**PROBLEM TO SOLVE:**
Every record that follows should appear again in your answer, exactly the same.

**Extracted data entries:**
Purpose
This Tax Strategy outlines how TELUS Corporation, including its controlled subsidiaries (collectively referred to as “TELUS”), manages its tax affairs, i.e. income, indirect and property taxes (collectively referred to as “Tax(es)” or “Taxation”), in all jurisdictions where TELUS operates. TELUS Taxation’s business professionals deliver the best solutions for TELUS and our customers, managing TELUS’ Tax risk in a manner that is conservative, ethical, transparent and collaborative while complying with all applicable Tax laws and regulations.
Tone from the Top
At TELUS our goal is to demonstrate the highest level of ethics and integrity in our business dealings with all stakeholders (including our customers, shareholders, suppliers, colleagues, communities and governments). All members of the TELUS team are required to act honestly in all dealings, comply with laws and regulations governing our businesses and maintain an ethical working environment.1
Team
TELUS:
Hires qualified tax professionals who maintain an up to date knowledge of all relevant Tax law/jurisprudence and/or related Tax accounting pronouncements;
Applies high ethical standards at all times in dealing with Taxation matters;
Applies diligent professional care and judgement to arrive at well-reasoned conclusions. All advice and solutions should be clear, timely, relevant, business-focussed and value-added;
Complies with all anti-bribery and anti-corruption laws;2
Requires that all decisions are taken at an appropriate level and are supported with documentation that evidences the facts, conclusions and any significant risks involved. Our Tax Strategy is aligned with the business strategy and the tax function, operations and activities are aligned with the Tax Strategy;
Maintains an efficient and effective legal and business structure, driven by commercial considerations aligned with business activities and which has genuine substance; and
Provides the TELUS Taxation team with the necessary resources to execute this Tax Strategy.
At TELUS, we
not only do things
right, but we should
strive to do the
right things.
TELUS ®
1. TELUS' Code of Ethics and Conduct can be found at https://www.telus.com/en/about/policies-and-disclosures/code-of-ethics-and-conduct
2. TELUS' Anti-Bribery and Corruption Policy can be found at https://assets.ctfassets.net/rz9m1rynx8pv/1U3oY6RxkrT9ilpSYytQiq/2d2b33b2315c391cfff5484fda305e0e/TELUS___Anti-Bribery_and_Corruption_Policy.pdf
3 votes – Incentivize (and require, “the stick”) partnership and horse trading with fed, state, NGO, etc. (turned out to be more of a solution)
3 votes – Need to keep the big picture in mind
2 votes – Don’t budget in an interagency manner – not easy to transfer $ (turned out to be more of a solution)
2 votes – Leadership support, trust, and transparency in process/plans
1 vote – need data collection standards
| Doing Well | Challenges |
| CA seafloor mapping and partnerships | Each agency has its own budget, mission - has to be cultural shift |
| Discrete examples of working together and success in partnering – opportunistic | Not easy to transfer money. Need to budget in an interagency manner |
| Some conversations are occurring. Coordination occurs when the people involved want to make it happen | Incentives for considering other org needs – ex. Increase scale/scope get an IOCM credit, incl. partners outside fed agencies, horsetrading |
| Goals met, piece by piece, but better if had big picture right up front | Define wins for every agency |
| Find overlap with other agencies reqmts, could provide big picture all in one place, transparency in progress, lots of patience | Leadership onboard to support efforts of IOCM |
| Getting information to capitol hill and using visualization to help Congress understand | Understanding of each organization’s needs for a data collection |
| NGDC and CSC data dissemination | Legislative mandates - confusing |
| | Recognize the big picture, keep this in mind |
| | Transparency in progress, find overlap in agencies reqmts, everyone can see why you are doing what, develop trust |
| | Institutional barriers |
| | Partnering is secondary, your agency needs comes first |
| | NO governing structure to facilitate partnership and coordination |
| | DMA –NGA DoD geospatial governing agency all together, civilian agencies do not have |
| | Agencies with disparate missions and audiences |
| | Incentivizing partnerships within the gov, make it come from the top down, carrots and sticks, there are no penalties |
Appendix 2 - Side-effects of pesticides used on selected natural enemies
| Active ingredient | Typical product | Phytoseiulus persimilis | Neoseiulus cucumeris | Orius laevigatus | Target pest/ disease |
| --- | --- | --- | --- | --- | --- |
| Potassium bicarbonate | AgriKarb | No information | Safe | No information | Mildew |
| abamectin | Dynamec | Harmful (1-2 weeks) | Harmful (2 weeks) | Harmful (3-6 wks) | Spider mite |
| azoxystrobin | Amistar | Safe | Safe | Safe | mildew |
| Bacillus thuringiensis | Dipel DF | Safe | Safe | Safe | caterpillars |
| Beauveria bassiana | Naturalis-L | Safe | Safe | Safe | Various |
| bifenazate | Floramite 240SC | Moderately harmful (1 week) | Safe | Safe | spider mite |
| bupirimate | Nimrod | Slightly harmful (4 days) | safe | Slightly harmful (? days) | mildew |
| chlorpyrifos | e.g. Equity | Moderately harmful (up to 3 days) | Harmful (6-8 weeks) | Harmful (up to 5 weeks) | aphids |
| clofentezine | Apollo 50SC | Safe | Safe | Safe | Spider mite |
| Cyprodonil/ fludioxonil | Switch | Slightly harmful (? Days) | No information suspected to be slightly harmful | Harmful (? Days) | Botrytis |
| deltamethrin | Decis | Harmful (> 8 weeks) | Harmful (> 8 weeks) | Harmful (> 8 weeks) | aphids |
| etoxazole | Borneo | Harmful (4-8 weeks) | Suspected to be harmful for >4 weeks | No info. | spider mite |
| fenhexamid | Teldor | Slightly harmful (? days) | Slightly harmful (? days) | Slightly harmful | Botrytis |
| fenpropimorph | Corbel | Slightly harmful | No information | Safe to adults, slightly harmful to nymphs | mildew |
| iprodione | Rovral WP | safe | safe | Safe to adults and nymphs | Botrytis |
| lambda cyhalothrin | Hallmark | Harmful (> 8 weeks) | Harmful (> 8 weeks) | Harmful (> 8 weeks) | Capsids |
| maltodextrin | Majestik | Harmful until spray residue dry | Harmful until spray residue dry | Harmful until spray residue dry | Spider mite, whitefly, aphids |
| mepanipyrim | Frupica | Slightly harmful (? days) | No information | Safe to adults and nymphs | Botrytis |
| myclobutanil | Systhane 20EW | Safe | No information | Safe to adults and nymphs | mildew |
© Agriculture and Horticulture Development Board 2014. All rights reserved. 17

**EXERCISE RESPONSE:**
Purpose
This Tax Strategy outlines how TELUS Corporation, including its controlled subsidiaries (collectively referred to as “TELUS”), manages its tax affairs, i.e. income, indirect and property taxes (collectively referred to as “Tax(es)” or “Taxation”), in all jurisdictions where TELUS operates. TELUS Taxation’s business professionals deliver the best solutions for TELUS and our customers, managing TELUS’ Tax risk in a manner that is conservative, ethical, transparent and collaborative while complying with all applicable Tax laws and regulations.
Tone from the Top
At TELUS our goal is to demonstrate the highest level of ethics and integrity in our business dealings with all stakeholders (including our customers, shareholders, suppliers, colleagues, communities and governments). All members of the TELUS team are required to act honestly in all dealings, comply with laws and regulations governing our businesses and maintain an ethical working environment.1
Team
TELUS:
Hires qualified tax professionals who maintain an up to date knowledge of all relevant Tax law/jurisprudence and/or related Tax accounting pronouncements;
Applies high ethical standards at all times in dealing with Taxation matters;
Applies diligent professional care and judgement to arrive at well-reasoned conclusions. All advice and solutions should be clear, timely, relevant, business-focussed and value-added;
Complies with all anti-bribery and anti-corruption laws;2
Requires that all decisions are taken at an appropriate level and are supported with documentation that evidences the facts, conclusions and any significant risks involved. Our Tax Strategy is aligned with the business strategy and the tax function, operations and activities are aligned with the Tax Strategy;
Maintains an efficient and effective legal and business structure, driven by commercial considerations aligned with business activities and which has genuine substance; and
Provides the TELUS Taxation team with the necessary resources to execute this Tax Strategy.
At TELUS, we
not only do things
right, but we should
strive to do the
right things.
TELUS ®
1. TELUS' Code of Ethics and Conduct can be found at https://www.telus.com/en/about/policies-and-disclosures/code-of-ethics-and-conduct
2. TELUS' Anti-Bribery and Corruption Policy can be found at https://assets.ctfassets.net/rz9m1rynx8pv/1U3oY6RxkrT9ilpSYytQiq/2d2b33b2315c391cfff5484fda305e0e/TELUS___Anti-Bribery_and_Corruption_Policy.pdf
3 votes – Incentivize (and require, “the stick”) partnership and horse trading with fed, state, NGO, etc. (turned out to be more of a solution)
3 votes – Need to keep the big picture in mind
2 votes – Don’t budget in an interagency manner – not easy to transfer $ (turned out to be more of a solution)
2 votes – Leadership support, trust, and transparency in process/plans
1 vote – need data collection standards
| Doing Well | Challenges |
| CA seafloor mapping and partnerships | Each agency has its own budget, mission - has to be cultural shift |
| Discrete examples of working together and success in partnering – opportunistic | Not easy to transfer money. Need to budget in an interagency manner |
| Some conversations are occurring. Coordination occurs when the people involved want to make it happen | Incentives for considering other org needs – ex. Increase scale/scope get an IOCM credit, incl. partners outside fed agencies, horsetrading |
| Goals met, piece by piece, but better if had big picture right up front | Define wins for every agency |
| Find overlap with other agencies reqmts, could provide big picture all in one place, transparency in progress, lots of patience | Leadership onboard to support efforts of IOCM |
| Getting information to capitol hill and using visualization to help Congress understand | Understanding of each organization’s needs for a data collection |
| NGDC and CSC data dissemination | Legislative mandates - confusing |
| | Recognize the big picture, keep this in mind |
| | Transparency in progress, find overlap in agencies reqmts, everyone can see why you are doing what, develop trust |
| | Institutional barriers |
| | Partnering is secondary, your agency needs comes first |
| | NO governing structure to facilitate partnership and coordination |
| | DMA –NGA DoD geospatial governing agency all together, civilian agencies do not have |
| | Agencies with disparate missions and audiences |
| | Incentivizing partnerships within the gov, make it come from the top down, carrots and sticks, there are no penalties |
Appendix 2 - Side-effects of pesticides used on selected natural enemies
| Active ingredient | Typical product | Phytoseiulus persimilis | Neoseiulus cucumeris | Orius laevigatus | Target pest/ disease |
| --- | --- | --- | --- | --- | --- |
| Potassium bicarbonate | AgriKarb | No information | Safe | No information | Mildew |
| abamectin | Dynamec | Harmful (1-2 weeks) | Harmful (2 weeks) | Harmful (3-6 wks) | Spider mite |
| azoxystrobin | Amistar | Safe | Safe | Safe | mildew |
| Bacillus thuringiensis | Dipel DF | Safe | Safe | Safe | caterpillars |
| Beauveria bassiana | Naturalis-L | Safe | Safe | Safe | Various |
| bifenazate | Floramite 240SC | Moderately harmful (1 week) | Safe | Safe | spider mite |
| bupirimate | Nimrod | Slightly harmful (4 days) | safe | Slightly harmful (? days) | mildew |
| chlorpyrifos | e.g. Equity | Moderately harmful (up to 3 days) | Harmful (6-8 weeks) | Harmful (up to 5 weeks) | aphids |
| clofentezine | Apollo 50SC | Safe | Safe | Safe | Spider mite |
| Cyprodonil/ fludioxonil | Switch | Slightly harmful (? Days) | No information suspected to be slightly harmful | Harmful (? Days) | Botrytis |
| deltamethrin | Decis | Harmful (> 8 weeks) | Harmful (> 8 weeks) | Harmful (> 8 weeks) | aphids |
| etoxazole | Borneo | Harmful (4-8 weeks) | Suspected to be harmful for >4 weeks | No info. | spider mite |
| fenhexamid | Teldor | Slightly harmful (? days) | Slightly harmful (? days) | Slightly harmful | Botrytis |
| fenpropimorph | Corbel | Slightly harmful | No information | Safe to adults, slightly harmful to nymphs | mildew |
| iprodione | Rovral WP | safe | safe | Safe to adults and nymphs | Botrytis |
| lambda cyhalothrin | Hallmark | Harmful (> 8 weeks) | Harmful (> 8 weeks) | Harmful (> 8 weeks) | Capsids |
| maltodextrin | Majestik | Harmful until spray residue dry | Harmful until spray residue dry | Harmful until spray residue dry | Spider mite, whitefly, aphids |
| mepanipyrim | Frupica | Slightly harmful (? days) | No information | Safe to adults and nymphs | Botrytis |
| myclobutanil | Systhane 20EW | Safe | No information | Safe to adults and nymphs | mildew |
© Agriculture and Horticulture Development Board 2014. All rights reserved. 17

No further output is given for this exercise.